PROBLEM REQUIREMENTS:
Copy out the listing that follows, exact in every word, and skip the images.
┏━━
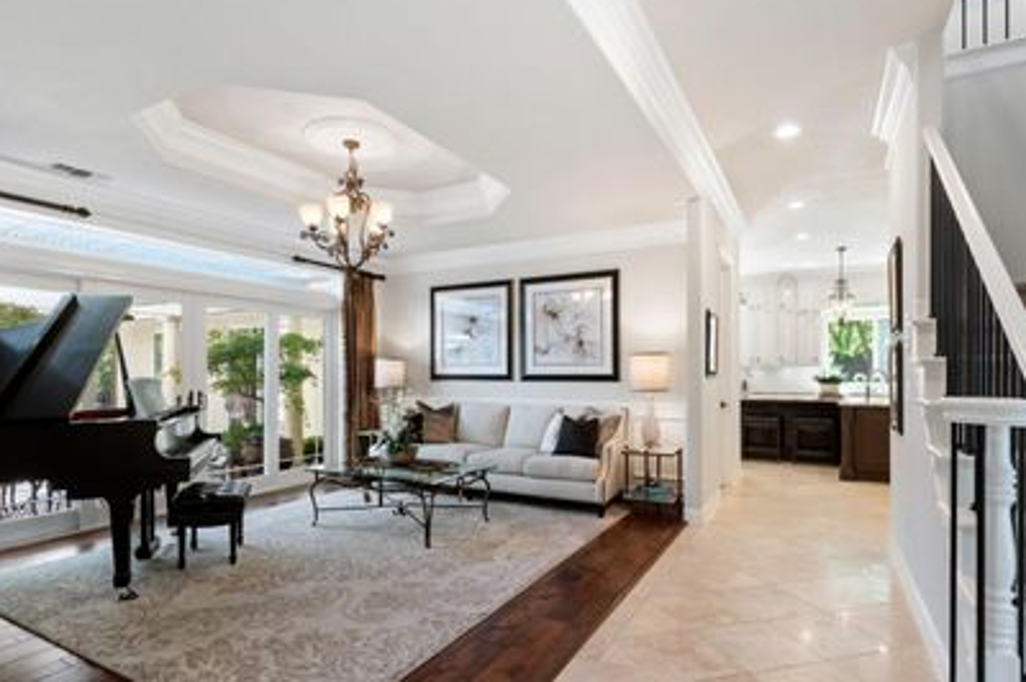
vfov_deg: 61.7
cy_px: 370
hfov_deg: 84.0
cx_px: 495
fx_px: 570
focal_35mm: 20
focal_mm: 16
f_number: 8
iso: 320
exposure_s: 1/13
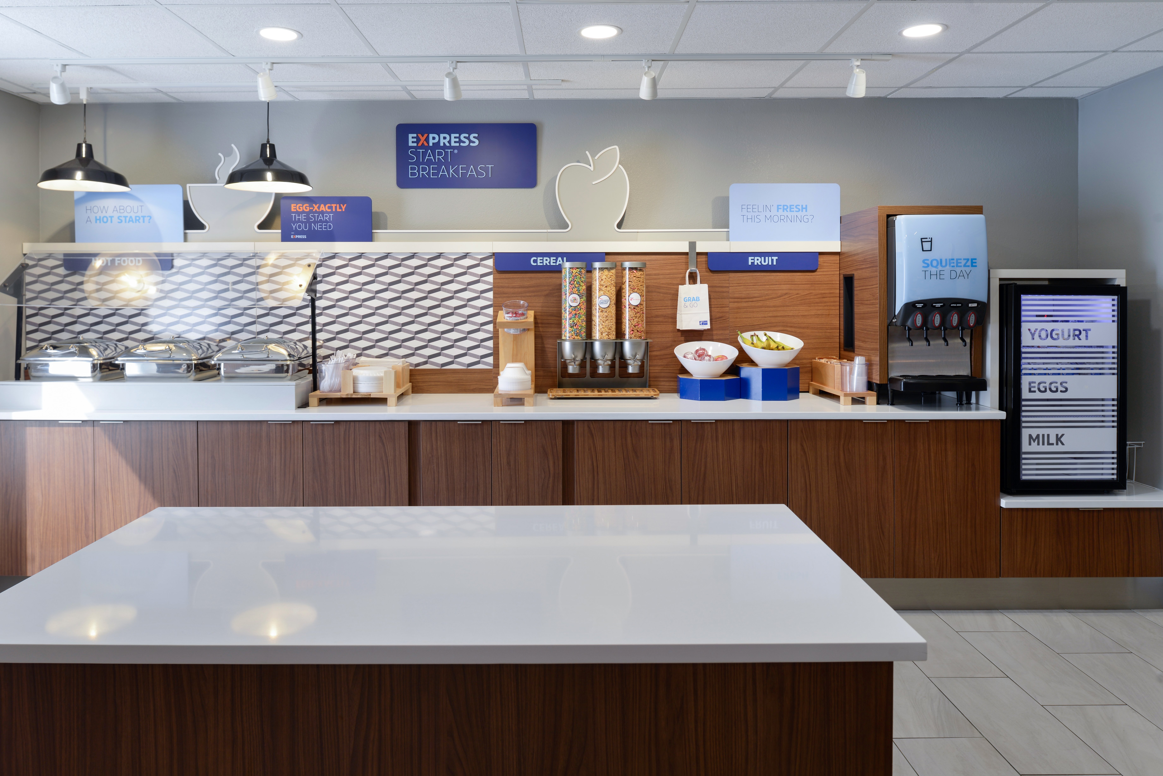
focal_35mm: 24
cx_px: 582
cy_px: 388
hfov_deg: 73.7
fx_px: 776
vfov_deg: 53.2
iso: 100
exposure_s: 1/6
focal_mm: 24
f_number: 8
┗━━
RESPONSE:
vfov_deg: 61.7
cy_px: 370
hfov_deg: 84.0
cx_px: 495
fx_px: 570
focal_35mm: 20
focal_mm: 16
f_number: 8
iso: 320
exposure_s: 1/13
focal_35mm: 24
cx_px: 582
cy_px: 388
hfov_deg: 73.7
fx_px: 776
vfov_deg: 53.2
iso: 100
exposure_s: 1/6
focal_mm: 24
f_number: 8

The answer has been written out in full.